12. The method according to claim 1, wherein object classes of the object type of the object comprise: metallic/non-metallic object, low voltage cable, magnetic/non-magnetic objects, cable with single phase AC signal, cable with multiphase AC signal, wood beam, metal beam, plastic pipe, water filled plastic pipe, non-water filled plastic pipe, and/or wherein the wall type classes of the wall type of the wall comprise: concrete wall, plasterboard/drywall wall, brick wall and/or bricks of the wall, underfloor heating, wall heating.

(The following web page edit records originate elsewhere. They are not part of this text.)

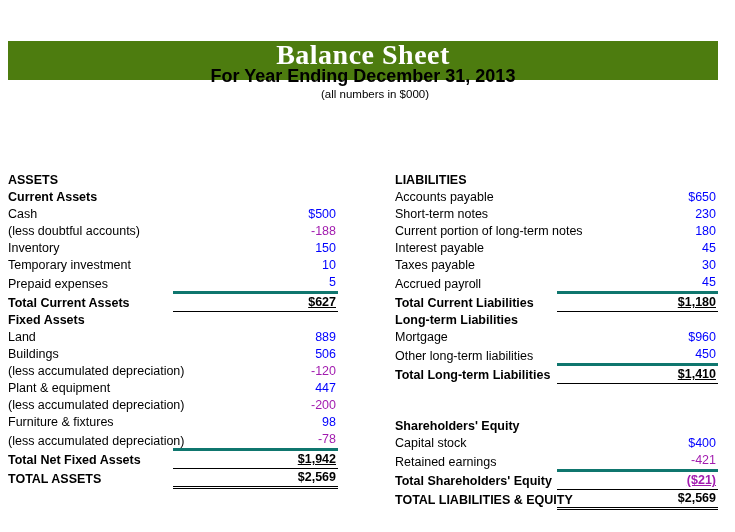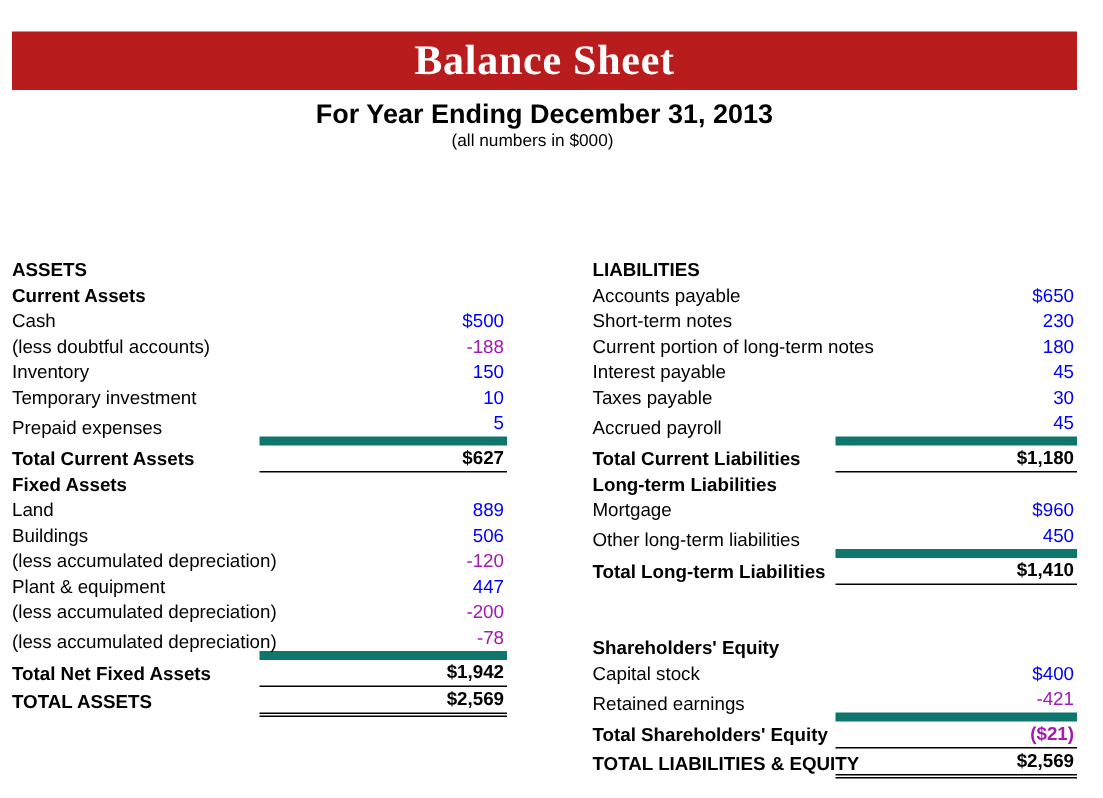"Balance Sheet" #title-banner { align-items: center -> flex-start; background: #b91c1c -> #4d7c0f; top: 21px -> 41px }
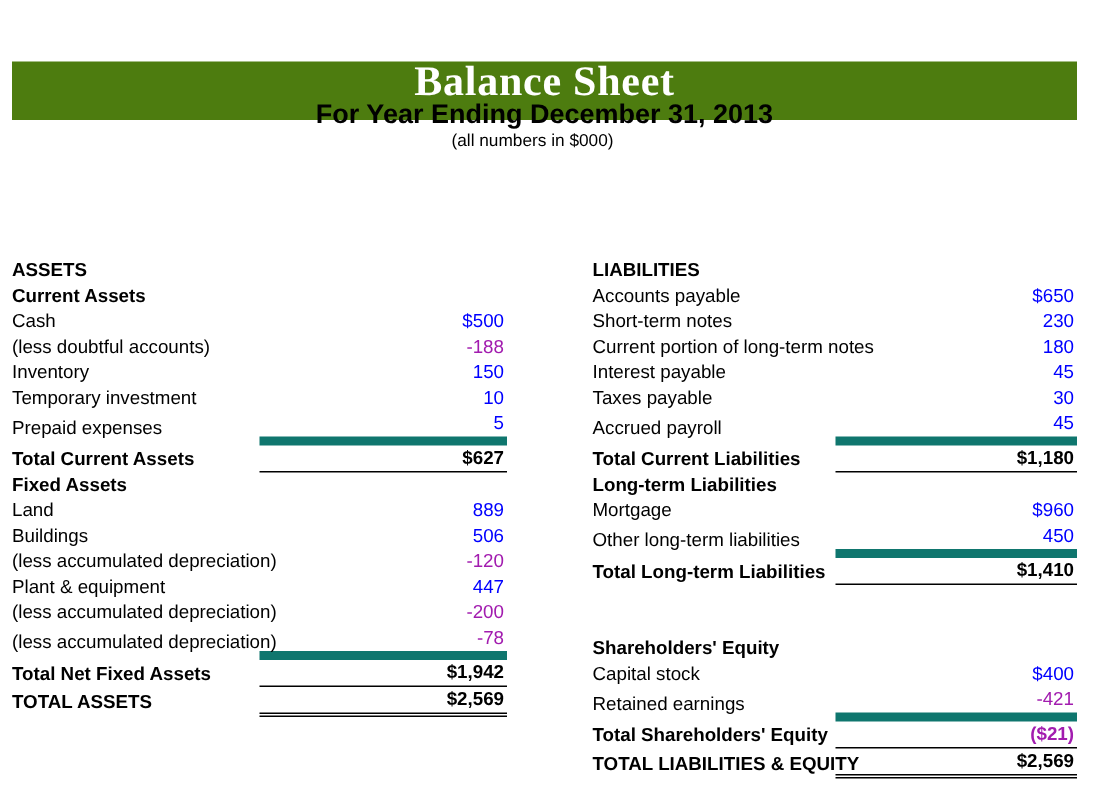"(all numbers in $000)" #units-note { left: 0 -> 20px }
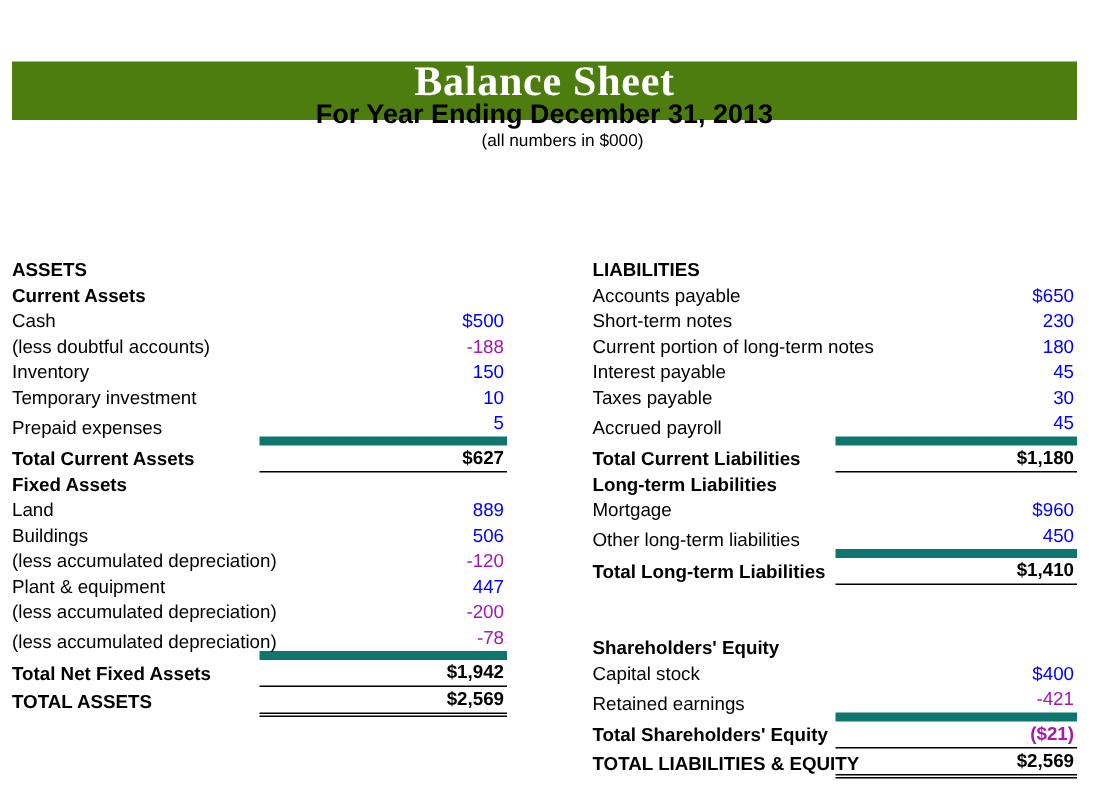"$627" .rule-top { border-top: 6px solid #0f766e -> 3px solid #0f766e; text-decoration: none -> underline }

13. A method for training an artificial intelligence of a measuring device, comprising:
providing a training dataset for training the artificial intelligence, wherein the training dataset comprises a wall and radar data depicting an object formed in the wall, as well as the feedback information provided according to the method for operating a measuring device according to claim 1; and
training the artificial intelligence based on the training dataset and taking into account the feedback information for performing object recognition of an object formed in a wall, wherein the object recognition comprises at least one of object detection and object classification.
14. A computing unit configured to perform the method for operating a measuring device according to claim 1.
15. A computer program product comprising instructions that, when the program is executed by a data processing unit, cause the latter to perform the method for operating a measuring device according to claim 1.
16. The method according to claim 1, wherein the measuring device is a wall diagnostic device.
17. The method according to claim 12, wherein:
the water filled plastic pipe is a fresh water pipe, and
the non-water filled plastic pipe is a waste water pipe.
18. A computing unit configured to perform the method for training an artificial intelligence of a measuring device for wall diagnostics according to claim 13.
19. A computer program product comprising instructions that, when the program is executed by a data processing unit, cause the latter to perform the method for training an artificial intelligence of a measuring device to perform wall diagnostics according to claim 13.